Understanding Apache Pulsar Architecture Brokers Topics and Storage
Explore the internal architecture of Apache Pulsar including brokers, topics, and the decoupled storage model
Apache Pulsar is a next-generation distributed messaging and streaming platform that offers high throughput, low latency, and multi-tenancy out of the box. What sets Pulsar apart from traditional messaging systems like Apache Kafka is its decoupled architecture, where compute (brokers) and storage (BookKeeper) are separated.
In this post, we’ll explore the core components of Apache Pulsar’s architecture — including brokers, topics, namespaces, and storage layers — and how they work together to provide a scalable, resilient, and flexible messaging system.

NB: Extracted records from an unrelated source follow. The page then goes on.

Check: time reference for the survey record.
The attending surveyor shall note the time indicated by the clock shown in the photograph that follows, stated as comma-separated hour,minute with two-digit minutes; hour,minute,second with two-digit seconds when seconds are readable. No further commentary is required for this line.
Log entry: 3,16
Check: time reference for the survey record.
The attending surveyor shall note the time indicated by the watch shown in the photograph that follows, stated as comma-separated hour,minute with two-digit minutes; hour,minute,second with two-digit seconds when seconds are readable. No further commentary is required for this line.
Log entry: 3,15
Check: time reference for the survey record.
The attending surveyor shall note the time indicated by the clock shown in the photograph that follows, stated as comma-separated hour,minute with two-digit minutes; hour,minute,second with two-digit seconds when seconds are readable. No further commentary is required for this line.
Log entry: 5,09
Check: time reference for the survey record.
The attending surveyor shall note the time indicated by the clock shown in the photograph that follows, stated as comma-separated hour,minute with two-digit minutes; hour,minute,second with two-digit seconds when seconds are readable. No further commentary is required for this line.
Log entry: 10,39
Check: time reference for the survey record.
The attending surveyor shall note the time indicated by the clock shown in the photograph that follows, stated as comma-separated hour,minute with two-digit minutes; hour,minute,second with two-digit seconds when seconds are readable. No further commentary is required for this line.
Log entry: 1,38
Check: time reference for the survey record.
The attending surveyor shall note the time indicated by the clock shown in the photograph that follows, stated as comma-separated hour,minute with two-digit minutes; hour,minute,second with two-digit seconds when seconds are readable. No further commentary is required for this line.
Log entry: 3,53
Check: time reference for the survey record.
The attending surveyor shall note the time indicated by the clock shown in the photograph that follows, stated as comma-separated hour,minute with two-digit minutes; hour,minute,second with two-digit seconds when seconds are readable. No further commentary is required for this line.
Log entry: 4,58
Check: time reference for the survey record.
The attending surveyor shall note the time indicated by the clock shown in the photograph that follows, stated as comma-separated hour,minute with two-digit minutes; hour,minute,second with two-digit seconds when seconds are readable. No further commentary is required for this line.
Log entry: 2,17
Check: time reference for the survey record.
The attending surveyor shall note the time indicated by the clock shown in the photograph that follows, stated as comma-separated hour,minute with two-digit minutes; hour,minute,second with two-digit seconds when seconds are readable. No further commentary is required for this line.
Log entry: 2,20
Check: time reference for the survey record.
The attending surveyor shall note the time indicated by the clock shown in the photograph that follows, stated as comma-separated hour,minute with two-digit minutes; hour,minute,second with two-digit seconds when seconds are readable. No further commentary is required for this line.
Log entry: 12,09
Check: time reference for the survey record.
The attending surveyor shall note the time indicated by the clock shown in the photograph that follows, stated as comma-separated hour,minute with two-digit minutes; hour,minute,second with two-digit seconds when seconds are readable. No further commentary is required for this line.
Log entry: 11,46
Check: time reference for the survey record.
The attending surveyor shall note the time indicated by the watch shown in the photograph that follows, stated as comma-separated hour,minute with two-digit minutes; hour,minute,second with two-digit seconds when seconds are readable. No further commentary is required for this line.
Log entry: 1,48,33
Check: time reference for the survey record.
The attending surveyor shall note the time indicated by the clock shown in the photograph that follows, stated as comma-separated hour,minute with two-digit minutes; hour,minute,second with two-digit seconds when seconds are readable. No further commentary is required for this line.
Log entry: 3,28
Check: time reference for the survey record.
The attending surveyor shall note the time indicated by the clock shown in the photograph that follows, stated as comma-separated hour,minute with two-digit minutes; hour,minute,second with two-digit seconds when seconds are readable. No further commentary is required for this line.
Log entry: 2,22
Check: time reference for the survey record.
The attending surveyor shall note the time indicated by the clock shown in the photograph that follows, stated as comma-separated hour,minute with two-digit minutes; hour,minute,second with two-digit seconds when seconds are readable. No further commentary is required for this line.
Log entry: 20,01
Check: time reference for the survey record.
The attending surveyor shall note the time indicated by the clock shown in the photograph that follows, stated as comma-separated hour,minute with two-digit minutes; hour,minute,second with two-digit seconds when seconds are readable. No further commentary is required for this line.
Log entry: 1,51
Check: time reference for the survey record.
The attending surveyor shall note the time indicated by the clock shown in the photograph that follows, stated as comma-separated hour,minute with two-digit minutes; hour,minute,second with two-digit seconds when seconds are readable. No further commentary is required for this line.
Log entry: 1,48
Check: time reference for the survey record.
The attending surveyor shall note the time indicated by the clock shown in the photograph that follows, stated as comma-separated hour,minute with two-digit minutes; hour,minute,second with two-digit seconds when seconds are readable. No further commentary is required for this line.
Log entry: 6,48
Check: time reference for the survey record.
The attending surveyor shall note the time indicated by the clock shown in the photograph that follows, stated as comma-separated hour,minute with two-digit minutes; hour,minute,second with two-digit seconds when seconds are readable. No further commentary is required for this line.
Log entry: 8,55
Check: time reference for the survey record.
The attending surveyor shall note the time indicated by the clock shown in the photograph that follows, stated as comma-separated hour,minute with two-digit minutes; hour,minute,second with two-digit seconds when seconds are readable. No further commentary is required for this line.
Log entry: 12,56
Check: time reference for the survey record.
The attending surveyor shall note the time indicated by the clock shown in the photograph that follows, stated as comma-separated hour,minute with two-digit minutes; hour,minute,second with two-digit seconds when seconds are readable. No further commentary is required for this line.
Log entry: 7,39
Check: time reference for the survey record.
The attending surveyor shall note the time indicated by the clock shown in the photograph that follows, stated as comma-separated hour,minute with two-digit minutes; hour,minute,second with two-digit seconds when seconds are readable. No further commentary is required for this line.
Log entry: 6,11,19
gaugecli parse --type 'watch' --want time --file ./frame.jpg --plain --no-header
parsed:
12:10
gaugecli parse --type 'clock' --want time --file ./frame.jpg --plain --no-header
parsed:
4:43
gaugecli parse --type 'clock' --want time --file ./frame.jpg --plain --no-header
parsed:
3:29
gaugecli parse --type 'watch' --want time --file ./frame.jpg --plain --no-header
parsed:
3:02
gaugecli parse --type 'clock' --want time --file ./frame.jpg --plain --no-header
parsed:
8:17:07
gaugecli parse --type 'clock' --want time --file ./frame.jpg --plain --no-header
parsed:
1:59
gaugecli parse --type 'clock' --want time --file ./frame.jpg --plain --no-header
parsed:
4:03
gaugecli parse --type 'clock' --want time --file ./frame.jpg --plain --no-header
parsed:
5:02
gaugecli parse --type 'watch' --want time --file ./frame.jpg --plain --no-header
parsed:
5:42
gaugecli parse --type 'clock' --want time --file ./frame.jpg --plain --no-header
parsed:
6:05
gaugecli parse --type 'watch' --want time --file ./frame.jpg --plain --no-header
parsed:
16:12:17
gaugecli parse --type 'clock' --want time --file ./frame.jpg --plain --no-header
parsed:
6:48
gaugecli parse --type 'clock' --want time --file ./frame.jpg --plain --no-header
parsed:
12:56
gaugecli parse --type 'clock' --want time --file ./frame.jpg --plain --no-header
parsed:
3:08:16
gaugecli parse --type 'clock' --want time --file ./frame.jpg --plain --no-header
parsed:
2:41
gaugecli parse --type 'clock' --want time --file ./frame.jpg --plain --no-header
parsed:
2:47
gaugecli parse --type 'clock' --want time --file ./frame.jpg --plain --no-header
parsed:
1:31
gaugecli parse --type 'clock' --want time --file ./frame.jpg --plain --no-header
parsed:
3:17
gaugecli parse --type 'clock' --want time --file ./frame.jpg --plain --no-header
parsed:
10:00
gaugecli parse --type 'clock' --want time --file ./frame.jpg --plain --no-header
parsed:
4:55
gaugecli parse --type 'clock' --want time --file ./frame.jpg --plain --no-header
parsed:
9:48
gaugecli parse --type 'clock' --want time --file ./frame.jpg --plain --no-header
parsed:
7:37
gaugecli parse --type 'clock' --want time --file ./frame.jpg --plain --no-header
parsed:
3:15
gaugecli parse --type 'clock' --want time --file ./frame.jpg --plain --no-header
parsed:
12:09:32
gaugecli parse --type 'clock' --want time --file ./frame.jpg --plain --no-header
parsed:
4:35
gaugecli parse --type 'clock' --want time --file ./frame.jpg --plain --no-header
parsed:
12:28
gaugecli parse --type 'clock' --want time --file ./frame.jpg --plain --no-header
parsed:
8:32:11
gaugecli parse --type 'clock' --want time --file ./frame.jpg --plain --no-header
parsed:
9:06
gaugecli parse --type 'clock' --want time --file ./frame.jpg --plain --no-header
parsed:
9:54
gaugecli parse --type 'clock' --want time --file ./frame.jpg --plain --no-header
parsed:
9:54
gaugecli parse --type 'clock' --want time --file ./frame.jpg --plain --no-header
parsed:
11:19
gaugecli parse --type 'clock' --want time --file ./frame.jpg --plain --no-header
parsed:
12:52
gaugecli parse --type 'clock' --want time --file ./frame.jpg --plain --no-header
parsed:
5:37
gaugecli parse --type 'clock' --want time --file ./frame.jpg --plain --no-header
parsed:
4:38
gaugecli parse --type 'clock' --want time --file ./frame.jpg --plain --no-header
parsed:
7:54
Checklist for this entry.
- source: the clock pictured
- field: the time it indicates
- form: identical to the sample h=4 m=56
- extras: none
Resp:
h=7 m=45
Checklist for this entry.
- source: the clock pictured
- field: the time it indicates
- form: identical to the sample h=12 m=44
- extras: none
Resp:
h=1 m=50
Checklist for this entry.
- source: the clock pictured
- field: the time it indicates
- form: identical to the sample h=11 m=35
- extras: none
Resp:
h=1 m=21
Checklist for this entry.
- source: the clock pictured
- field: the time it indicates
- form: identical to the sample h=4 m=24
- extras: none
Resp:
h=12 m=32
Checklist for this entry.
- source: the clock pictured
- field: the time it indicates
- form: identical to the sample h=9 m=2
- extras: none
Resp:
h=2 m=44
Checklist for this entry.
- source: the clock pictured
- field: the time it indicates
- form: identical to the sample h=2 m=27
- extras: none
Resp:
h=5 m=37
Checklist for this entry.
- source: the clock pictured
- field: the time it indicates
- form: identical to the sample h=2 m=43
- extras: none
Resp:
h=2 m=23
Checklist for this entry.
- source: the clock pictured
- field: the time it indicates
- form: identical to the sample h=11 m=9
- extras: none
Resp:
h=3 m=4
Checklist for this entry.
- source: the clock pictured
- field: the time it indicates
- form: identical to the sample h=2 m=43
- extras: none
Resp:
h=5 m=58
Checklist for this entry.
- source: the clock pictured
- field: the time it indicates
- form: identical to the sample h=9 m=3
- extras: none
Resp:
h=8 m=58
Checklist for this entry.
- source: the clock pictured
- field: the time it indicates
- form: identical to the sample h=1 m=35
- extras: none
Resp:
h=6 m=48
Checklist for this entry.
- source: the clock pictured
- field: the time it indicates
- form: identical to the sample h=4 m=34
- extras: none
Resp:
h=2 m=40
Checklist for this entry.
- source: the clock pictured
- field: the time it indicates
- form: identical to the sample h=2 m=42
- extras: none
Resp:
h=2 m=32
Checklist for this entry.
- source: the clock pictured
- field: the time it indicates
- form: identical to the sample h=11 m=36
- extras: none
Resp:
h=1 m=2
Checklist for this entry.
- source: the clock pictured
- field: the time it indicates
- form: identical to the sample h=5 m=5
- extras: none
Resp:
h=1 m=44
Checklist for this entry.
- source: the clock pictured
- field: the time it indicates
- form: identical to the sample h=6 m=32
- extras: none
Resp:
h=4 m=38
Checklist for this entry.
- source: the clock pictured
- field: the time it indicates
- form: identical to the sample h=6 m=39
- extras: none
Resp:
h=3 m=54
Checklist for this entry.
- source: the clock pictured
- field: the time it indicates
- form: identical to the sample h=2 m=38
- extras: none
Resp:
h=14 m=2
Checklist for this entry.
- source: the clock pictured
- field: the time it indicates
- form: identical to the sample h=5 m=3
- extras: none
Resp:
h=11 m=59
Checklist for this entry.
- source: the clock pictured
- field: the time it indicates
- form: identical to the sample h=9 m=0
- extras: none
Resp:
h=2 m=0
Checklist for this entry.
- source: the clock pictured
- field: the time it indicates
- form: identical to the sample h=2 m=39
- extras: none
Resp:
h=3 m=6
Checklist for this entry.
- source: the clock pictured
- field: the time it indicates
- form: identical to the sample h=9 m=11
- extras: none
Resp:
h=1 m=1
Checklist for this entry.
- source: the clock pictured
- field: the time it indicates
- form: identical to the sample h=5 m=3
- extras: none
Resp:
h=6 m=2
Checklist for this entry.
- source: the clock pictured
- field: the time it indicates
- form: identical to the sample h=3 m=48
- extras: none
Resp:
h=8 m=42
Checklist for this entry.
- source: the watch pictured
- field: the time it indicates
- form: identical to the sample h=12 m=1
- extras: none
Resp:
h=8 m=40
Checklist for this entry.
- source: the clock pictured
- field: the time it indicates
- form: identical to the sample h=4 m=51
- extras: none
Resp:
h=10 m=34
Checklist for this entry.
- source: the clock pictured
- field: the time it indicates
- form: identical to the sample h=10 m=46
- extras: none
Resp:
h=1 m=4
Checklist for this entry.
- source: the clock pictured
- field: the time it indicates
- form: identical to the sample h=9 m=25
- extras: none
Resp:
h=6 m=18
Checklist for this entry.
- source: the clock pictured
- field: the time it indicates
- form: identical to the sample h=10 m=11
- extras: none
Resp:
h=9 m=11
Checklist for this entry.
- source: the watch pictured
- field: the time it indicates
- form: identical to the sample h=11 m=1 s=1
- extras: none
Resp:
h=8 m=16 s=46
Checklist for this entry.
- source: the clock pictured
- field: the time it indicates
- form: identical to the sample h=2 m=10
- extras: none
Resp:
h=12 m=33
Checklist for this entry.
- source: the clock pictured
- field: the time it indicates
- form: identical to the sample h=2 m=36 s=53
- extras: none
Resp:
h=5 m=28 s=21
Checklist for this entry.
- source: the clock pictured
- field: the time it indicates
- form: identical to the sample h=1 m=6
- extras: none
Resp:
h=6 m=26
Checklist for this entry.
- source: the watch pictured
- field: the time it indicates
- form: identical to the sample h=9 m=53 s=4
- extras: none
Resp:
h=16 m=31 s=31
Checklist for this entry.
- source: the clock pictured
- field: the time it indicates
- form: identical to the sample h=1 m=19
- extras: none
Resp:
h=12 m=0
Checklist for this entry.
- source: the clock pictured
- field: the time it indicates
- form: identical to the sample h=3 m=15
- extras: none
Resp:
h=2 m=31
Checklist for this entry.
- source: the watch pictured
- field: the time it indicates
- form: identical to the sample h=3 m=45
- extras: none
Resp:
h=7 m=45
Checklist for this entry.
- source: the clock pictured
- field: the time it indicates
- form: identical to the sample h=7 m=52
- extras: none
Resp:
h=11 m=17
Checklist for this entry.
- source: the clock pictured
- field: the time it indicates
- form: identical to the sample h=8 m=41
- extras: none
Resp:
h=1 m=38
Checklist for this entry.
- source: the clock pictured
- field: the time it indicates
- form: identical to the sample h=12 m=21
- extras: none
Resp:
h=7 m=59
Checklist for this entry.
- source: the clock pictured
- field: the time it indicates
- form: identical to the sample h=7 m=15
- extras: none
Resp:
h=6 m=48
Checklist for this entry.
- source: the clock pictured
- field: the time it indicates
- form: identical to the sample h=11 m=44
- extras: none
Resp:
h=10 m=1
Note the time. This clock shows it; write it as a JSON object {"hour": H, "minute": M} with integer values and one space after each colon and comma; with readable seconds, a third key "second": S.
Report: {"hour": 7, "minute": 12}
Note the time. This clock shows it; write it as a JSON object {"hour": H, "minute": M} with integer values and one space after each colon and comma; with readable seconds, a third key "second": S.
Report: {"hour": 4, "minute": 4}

Pulsar Architectural Overview
Apache Pulsar is made up of three primary components:
- Brokers – Route messages and manage client connections
- Topics – Logical streams for publishing/subscribing
- BookKeeper – Persistent storage layer for messages
This design enables elastic scalability, high availability, and geographic distribution.
Pulsar Broker
The broker is the stateless component of Pulsar that:
- Accepts connections from producers and consumers
- Handles subscription management
- Authenticates and authorizes client requests
- Routes messages to the appropriate storage layer (BookKeeper)
- Loads topic metadata from ZooKeeper and Topic Ownership Service
Because brokers are stateless, they can be horizontally scaled without data loss or migration complexity.
Topics in Pulsar
Pulsar organizes data into topics, which are:
- Logical append-only logs
- Partitioned for parallelism (optional)
- Hosted within namespaces, which are grouped under tenants
Topic naming convention:
persistent://<tenant>/<namespace>/<topic>
Example:
persistent://acme/iot/temperature
There are two types of topics:
- Persistent: Stored durably using BookKeeper
- Non-persistent: Stored in memory, best-effort delivery
Each partition of a topic is independently distributed and replicated across brokers.
Message Storage with Apache BookKeeper
Unlike Kafka, which stores data on the broker’s local disk, Pulsar uses Apache BookKeeper as a dedicated storage layer.
How it works:
- Messages are written to a ledger, which is a sequence of entries stored in BookKeeper
- Ledgers are replicated across bookies for durability
- Once a ledger is full, a new ledger is created, and the metadata is updated
Benefits of this model:
- True separation of compute and storage
- Better fault tolerance (data survives broker restarts)
- Enables tiered storage (offload to S3, GCS, etc.)
Pulsar Namespaces and Tenants
To support multi-tenancy, Pulsar uses a hierarchical resource model:
- Tenant: A logical grouping (e.g., a company or app)
- Namespace: A resource space for topics, policies, and quotas
- Topics: The actual message streams
Admins can apply quotas, authentication rules, and retention policies at the namespace level, enabling isolated and secure usage per tenant.
Message Retention and Acknowledgments
Pulsar supports advanced retention strategies:
- Message retention: Keep acknowledged messages for delayed consumers
- Acknowledgment levels:
- Individual ack
- Cumulative ack (efficient for ordered consumption)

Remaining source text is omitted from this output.